LinuxLists.cc - RE: [ofa-general] Re: [PATCH RFC] RDMA/CMA: Allocate PS

2007-08-20 16:55:21

Subject: RE: [ofa-general] Re: [PATCH RFC] RDMA/CMA: Allocate PS_TCPportsfrom the host TCP port space.

> -----Original Message-----
> From: Evgeniy Polyakov [mailto:[email protected]]
> Sent: Monday, August 20, 2007 2:43 AM
> To: Felix Marti
> Cc: David Miller; [email protected]; [email protected];
> [email protected]; [email protected]; linux-
> [email protected]; [email protected]
> Subject: Re: [ofa-general] Re: [PATCH RFC] RDMA/CMA: Allocate
> PS_TCPportsfrom the host TCP port space.
>
> On Sun, Aug 19, 2007 at 05:47:59PM -0700, Felix Marti
> ([email protected]) wrote:
> > [Felix Marti] David and Herbert, so you agree that the user<>kernel
> > space memory copy overhead is a significant overhead and we want to
> > enable zero-copy in both the receive and transmit path? - Yes, copy
>
> It depends.
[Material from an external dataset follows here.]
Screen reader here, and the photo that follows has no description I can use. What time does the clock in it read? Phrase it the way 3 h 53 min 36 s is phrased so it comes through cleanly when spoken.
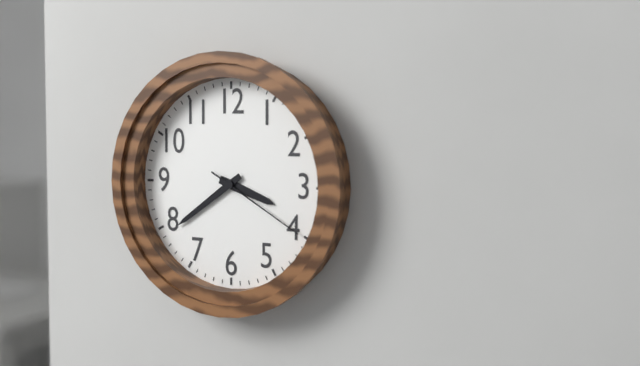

If you need to access that data after received, you will
> get
> cache miss and performance will not be much better (if any) that with
> copy.
Yes, the app will take the cache hits when accessing the data. However,
the fact remains that if there is a copy in the receive path, you
require and additional 3x memory BW (which is very significant at these
high rates and most likely the bottleneck for most current systems)...
and somebody always has to take the cache miss be it the copy_to_user or
the app.
>
> > avoidance is mainly an API issue and unfortunately the so widely
used
> > (synchronous) sockets API doesn't make copy avoidance easy, which is
> one
> > area where protocol offload can help. Yes, some apps can resort to
> > sendfile() but there are many apps which seem to have trouble
> switching
> > to that API... and what about the receive path?
>
> There is number of implementations, and all they are suitable for is
> to have recvfile(), since this is likely the only case, which can work
> without cache.
>
> And actually RDMA stack exist and no one said it should be thrown away
> _until_ it messes with main stack. It started to speal ports. What
will
> happen when it gest all port space and no new legal network conection
> can be opened, although there is no way to show to user who got it?
> What will happen if hardware RDMA connection got terminated and
> software
> could not free the port? Will RDMA request to export connection reset
> functions out of stack to drop network connections which are on the
> ports
> which are supposed to be used by new RDMA connections?
Yes, RDMA support is there... but we could make it better and easier to
use. We have a problem today with port sharing and there was a proposal
to address the issue by tighter integration (see the beginning of the
thread) but the proposal got shot down immediately... because it is RDMA
and not for technical reasons. I believe this email threads shows in
detail how RDMA (a network technology) is treated as bastard child by
the network folks, well at least by one of them.
>
> RDMA is not a problem, but how it influence to the network stack is.
> Let's better think about how to work correctly with network stack
> (since
> we already have that cr^Wdifferent hardware) instead of saying that
> others do bad work and do not allow shiny new feature to exist.
By no means did I want to imply that others do bad work; are you
referring to me using TSO implementation issues as an example? - If so,
let me clarify: I understand that the TSO implementation took some time
to get right. What I was referring to is that TSO(/LRO) have their own
issues, some eluded to by Roland and me. In fact, customers working on
the LSR couldn't use TSO due to the burstiness it introduces and had to
fall-back to our fine grained packet scheduling done in the offload
device. I am for variety, let us support new technologies that solve
real problems (lots of folks are buying this stuff for a reason) instead
of the 'ah, its brain-dead and has no future' attitude... there is
precedence for offloading the host CPUs: have a look at graphics.
Graphics used to be done by the host CPU and now we have dedicated
graphics adapters that do a much better job... so, why is it so
farfetched that offload devices can do a better job at a data-flow
problem?
>
> --
> Evgeniy Polyakov

2007-08-20 17:17:20

by Andi Kleen

[permalink] [raw]

Subject: Re: [ofa-general] Re: [PATCH RFC] RDMA/CMA: Allocate PS_TCPportsfrom the host TCP port space.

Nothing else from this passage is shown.